Article:
┌──

Starting point is 00:19:35 His projects tend to get variety. and Hollywood Reporter pieces written about them that says, in trouble? Like, production slows on X. And this is no different. In fact, it sounds like this was an insanely over budget and kind of trouble-pocked production. It's gone through several showrunners. Lurman eventually took over showrunning himself,
Starting point is 00:20:00 although he was admittedly a novice at it. It moved production from L.A. to New York. If anybody is curious about the production of the show, I recommend them to check out this variety feature about the show Sean Ryan was involved. Stephen Aldeggergis, who's a sort of noted playwright in New York, he wrote The Motherfucker with the Hat, which Chris Rock performed in on Broadway, I believe. He wrote, he's got credit on a bunch of these screenplays. I don't know, I don't know, you don't really know what the final product is, what responsibility he has for the final product. Nelson George was a part of it.
Starting point is 00:20:34 Yeah, Stephen Adley Gerges and Sean Ryan were the marquee names. Early on, I think they were bounced early on, but due to, you know, the way agents and guilds work, like, their names are on this. Yeah, he's, but they're not involved. But Gergus is still doing interviews where he talks about it as if, like, he was, because he gave a very interesting interview about his disappointment with Netflix's decision to put it out in the fashion that it did because he was like, you know, they, they basically were like, we have spent too much money on this to not have product. We have to put this out. So we're going to put out the first six. And they were like, but we would have written it differently if we had known you were doing it this way. So that's that.

└──

Required task A:
According to the transcript, where did the production move?
Required task B:
Do these statements agree with the transcript? Answer yes or no to each, quoting the words that decide it. (i) Lurman eventually ran the show himself. (ii) Lurman had plenty of experience as a showrunner. (iii) Chris Rock performed in The Motherfucker with the Hat on Broadway.
Required task C:
Extract the part of the transcript starting with "Starting point is 00:20:34" and going on through "So that's that.".

Supplied data:
┌──

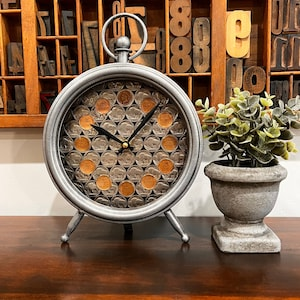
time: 10:07
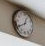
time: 12:40
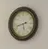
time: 5:42
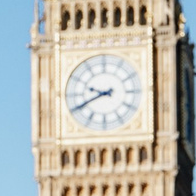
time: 9:40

└──

Final answer A:
It moved from L.A. to New York.

Final answer B:
(i) Yes: "Lurman eventually took over showrunning himself"
(ii) No: "although he was admittedly a novice at it"
(iii) Yes: "which Chris Rock performed in on Broadway, I believe"

Final answer C:
Starting point is 00:20:34 Yeah, Stephen Adley Gerges and Sean Ryan were the marquee names. Early on, I think they were bounced early on, but due to, you know, the way agents and guilds work, like, their names are on this. Yeah, he's, but they're not involved. But Gergus is still doing interviews where he talks about it as if, like, he was, because he gave a very interesting interview about his disappointment with Netflix's decision to put it out in the fashion that it did because he was like, you know, they, they basically were like, we have spent too much money on this to not have product. We have to put this out. So we're going to put out the first six. And they were like, but we would have written it differently if we had known you were doing it this way. So that's that.